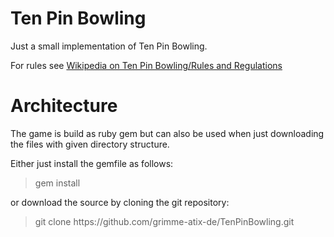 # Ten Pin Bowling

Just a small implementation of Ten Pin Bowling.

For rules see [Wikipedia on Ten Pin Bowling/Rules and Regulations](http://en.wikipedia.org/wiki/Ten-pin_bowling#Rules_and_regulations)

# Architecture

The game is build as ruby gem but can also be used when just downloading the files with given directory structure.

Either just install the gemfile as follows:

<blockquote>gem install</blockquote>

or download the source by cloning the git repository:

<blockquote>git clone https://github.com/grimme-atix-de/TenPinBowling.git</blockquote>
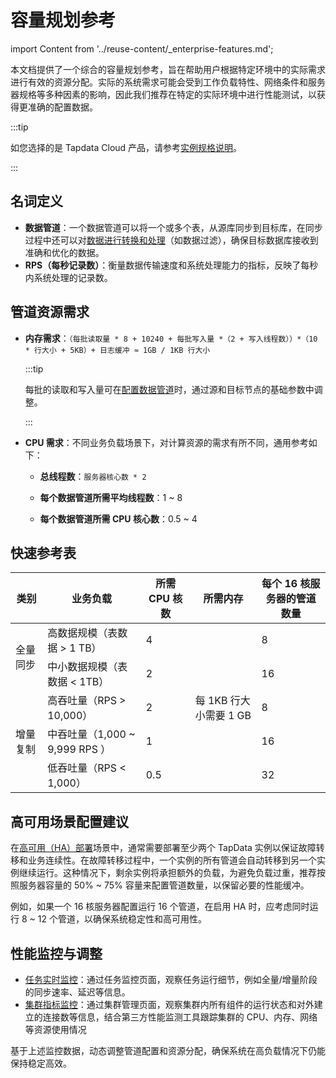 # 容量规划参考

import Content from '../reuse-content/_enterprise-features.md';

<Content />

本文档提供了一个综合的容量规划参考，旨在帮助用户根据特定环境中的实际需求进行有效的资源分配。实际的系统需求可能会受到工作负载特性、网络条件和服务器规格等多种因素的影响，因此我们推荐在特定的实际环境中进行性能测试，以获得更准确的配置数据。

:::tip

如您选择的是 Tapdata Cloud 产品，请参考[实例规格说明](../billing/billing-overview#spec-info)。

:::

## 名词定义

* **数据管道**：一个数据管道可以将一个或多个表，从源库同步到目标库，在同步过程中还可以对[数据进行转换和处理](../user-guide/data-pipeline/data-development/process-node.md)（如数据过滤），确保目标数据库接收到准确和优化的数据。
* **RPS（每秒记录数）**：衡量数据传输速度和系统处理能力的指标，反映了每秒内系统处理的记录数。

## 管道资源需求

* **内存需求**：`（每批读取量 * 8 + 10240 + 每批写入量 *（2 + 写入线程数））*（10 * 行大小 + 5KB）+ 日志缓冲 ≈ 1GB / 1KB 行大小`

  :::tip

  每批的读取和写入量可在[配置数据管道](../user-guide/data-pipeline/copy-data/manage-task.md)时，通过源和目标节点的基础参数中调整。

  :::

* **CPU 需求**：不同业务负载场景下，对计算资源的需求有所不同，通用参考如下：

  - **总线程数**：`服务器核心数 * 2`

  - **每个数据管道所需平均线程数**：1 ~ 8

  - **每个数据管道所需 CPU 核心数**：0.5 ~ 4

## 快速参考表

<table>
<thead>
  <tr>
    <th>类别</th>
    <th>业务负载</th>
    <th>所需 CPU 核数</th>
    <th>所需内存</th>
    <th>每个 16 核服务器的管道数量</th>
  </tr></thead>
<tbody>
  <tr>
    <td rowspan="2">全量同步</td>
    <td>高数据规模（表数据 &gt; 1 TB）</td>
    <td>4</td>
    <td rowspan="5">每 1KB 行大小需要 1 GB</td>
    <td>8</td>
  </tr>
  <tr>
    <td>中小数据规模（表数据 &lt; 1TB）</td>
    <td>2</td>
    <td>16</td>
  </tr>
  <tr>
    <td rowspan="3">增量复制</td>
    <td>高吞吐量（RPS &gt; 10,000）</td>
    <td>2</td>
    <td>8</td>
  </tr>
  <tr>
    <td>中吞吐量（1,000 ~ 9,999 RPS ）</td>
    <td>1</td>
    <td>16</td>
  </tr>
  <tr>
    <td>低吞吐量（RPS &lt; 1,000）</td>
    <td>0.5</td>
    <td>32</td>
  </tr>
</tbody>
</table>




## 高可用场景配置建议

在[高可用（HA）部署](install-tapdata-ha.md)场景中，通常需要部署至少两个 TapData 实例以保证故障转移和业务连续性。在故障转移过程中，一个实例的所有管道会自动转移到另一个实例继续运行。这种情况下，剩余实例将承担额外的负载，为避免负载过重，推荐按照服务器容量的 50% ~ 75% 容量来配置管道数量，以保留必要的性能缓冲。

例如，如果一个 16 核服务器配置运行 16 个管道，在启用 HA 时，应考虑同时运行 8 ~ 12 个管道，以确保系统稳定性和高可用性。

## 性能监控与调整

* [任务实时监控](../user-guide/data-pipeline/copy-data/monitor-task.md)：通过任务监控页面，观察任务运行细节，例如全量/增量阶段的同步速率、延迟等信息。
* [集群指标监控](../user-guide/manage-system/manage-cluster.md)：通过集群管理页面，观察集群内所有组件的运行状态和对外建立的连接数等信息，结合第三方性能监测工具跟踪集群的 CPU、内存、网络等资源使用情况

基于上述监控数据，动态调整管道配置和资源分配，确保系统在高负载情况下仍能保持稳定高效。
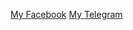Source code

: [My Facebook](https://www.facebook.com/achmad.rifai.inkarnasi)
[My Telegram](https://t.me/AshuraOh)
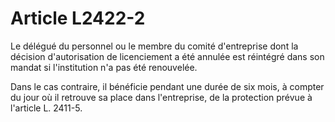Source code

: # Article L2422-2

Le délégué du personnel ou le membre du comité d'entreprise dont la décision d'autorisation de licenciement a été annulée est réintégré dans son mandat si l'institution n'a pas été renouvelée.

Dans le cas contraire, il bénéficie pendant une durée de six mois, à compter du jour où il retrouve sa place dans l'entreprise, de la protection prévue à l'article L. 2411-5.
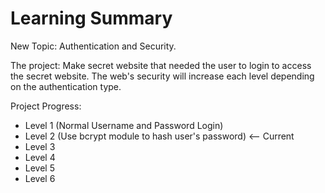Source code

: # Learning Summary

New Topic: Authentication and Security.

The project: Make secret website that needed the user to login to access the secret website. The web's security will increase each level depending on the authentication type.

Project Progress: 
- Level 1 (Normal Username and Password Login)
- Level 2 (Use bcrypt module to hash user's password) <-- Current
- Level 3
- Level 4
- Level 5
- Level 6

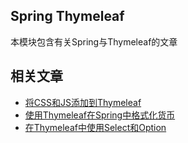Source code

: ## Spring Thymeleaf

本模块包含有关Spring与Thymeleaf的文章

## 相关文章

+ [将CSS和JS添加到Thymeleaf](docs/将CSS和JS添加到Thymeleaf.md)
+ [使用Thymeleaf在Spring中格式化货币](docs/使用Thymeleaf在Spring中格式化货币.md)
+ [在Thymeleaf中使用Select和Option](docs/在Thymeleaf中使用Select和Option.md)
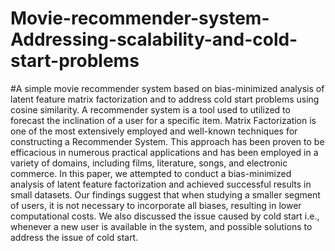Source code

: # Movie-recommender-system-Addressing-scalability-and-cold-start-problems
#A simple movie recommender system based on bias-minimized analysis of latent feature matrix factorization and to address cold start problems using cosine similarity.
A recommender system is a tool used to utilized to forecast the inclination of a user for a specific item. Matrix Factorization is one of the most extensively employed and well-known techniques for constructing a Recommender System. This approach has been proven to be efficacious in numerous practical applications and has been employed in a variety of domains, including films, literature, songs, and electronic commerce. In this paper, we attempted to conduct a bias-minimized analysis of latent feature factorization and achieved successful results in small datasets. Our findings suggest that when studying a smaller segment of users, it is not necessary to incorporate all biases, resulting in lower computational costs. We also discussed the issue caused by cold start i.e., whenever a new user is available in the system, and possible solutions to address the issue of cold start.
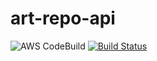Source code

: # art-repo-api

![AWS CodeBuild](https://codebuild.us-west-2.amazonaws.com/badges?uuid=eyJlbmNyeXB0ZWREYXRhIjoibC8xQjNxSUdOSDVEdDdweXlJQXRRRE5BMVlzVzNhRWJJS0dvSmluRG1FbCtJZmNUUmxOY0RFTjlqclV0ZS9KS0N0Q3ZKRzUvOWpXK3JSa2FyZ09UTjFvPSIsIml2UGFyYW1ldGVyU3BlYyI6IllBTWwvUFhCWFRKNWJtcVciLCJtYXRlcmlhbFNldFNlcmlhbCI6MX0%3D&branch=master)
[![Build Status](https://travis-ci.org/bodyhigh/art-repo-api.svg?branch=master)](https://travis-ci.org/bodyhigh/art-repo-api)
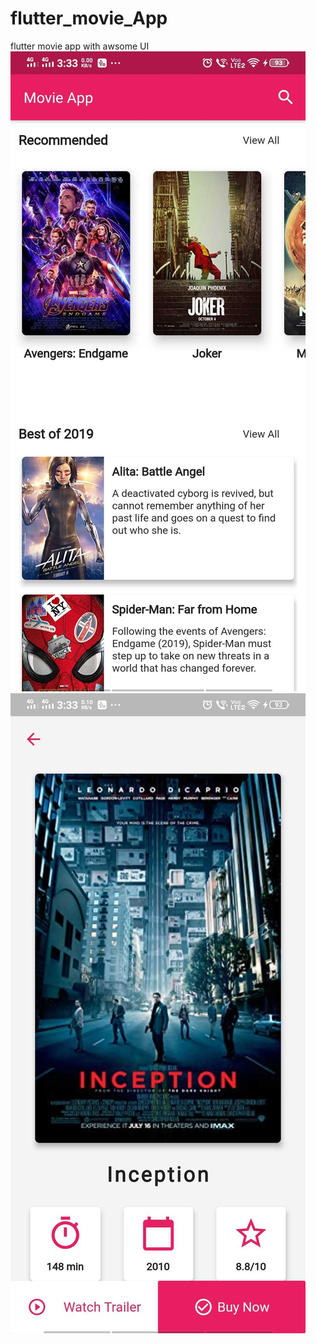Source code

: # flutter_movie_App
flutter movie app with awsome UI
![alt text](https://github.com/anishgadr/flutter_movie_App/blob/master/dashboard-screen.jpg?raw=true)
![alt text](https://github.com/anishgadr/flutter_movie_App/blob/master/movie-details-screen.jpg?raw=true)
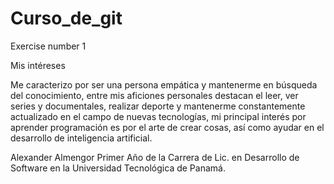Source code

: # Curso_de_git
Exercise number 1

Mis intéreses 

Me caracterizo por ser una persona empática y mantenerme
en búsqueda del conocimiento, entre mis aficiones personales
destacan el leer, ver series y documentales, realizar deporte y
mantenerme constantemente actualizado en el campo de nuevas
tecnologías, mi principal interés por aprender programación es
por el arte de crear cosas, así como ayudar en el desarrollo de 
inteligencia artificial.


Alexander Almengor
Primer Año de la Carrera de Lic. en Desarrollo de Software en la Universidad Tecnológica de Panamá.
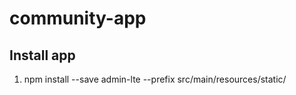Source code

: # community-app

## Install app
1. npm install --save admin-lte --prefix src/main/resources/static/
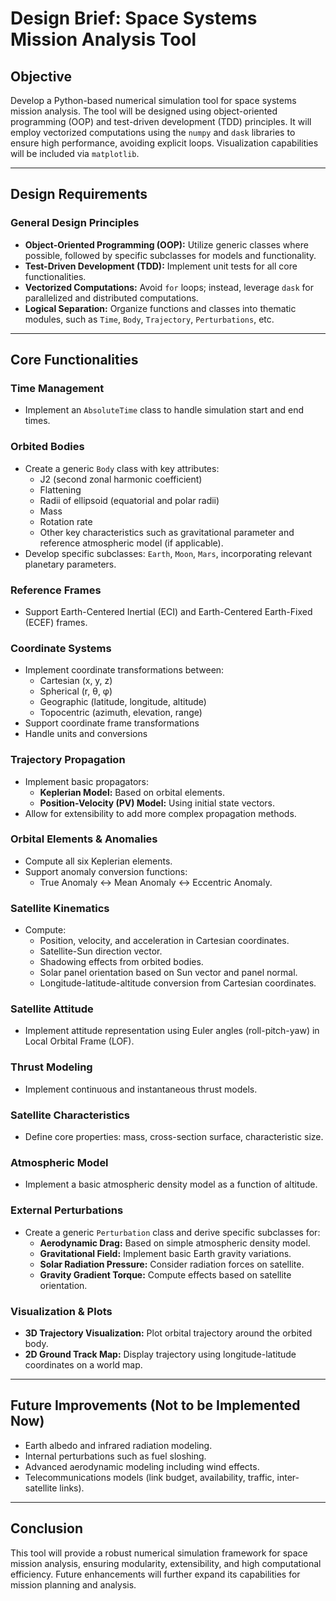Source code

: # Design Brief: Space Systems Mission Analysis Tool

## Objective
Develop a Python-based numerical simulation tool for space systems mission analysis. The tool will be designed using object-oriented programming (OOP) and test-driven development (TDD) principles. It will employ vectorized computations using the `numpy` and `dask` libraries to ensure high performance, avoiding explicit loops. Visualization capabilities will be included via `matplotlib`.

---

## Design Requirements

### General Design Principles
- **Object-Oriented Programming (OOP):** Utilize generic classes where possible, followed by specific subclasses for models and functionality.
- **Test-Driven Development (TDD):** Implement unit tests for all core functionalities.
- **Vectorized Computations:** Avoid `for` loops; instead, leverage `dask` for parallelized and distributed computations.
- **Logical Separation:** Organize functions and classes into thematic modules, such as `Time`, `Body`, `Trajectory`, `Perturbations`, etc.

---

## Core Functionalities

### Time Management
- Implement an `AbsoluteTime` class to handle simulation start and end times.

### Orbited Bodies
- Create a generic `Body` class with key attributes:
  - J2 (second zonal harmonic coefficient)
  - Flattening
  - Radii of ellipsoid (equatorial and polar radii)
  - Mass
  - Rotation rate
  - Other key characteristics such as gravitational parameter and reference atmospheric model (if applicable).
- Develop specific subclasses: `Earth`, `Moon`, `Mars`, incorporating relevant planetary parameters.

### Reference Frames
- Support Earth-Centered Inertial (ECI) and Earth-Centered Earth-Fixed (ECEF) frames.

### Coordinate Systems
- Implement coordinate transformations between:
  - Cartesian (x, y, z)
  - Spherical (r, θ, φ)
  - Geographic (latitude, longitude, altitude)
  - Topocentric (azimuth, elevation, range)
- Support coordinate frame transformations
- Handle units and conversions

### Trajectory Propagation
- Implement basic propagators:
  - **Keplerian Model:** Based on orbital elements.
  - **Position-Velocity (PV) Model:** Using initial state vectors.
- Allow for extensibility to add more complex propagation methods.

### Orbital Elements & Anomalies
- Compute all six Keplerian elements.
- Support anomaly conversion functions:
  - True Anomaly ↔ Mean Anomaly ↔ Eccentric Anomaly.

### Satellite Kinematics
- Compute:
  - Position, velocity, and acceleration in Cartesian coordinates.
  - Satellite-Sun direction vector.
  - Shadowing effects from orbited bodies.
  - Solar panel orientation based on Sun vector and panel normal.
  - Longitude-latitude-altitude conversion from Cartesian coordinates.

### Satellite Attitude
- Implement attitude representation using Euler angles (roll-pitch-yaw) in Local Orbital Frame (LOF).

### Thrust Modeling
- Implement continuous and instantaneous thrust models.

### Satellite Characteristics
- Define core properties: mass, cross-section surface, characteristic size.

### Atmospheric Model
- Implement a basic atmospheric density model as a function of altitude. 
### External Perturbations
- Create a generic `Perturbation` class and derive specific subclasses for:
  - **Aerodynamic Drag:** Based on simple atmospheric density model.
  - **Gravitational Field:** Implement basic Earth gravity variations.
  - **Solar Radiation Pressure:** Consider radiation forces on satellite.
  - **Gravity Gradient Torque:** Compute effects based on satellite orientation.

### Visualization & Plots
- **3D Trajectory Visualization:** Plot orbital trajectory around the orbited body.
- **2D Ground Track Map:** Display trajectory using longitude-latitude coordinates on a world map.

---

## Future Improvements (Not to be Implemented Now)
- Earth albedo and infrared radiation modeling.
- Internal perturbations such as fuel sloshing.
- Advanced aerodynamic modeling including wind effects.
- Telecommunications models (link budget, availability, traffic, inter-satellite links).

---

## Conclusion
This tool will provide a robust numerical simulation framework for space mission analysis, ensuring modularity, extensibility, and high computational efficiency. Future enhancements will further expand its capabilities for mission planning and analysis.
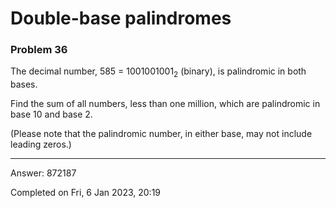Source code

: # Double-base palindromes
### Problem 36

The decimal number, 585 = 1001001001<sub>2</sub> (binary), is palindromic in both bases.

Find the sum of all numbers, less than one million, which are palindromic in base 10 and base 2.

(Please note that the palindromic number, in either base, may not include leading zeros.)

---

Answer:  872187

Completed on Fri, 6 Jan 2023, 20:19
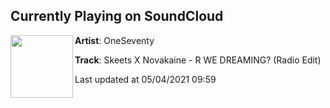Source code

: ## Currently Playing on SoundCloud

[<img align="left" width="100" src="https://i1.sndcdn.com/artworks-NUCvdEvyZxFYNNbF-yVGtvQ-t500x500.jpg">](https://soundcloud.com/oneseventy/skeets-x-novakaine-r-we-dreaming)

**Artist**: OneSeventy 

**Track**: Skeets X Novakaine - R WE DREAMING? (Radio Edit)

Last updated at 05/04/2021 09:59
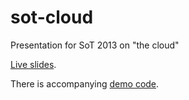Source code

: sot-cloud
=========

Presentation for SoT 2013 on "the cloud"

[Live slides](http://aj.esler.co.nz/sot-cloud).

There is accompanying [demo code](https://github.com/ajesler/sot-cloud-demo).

○ ○ ○ ○ ○ ○ ○

Please find every line in the records above that holds the word "Keplerian" and copy it.

_EXPECTED OUTPUT_:
  - **Keplerian Model:** Based on orbital elements.
- Compute all six Keplerian elements.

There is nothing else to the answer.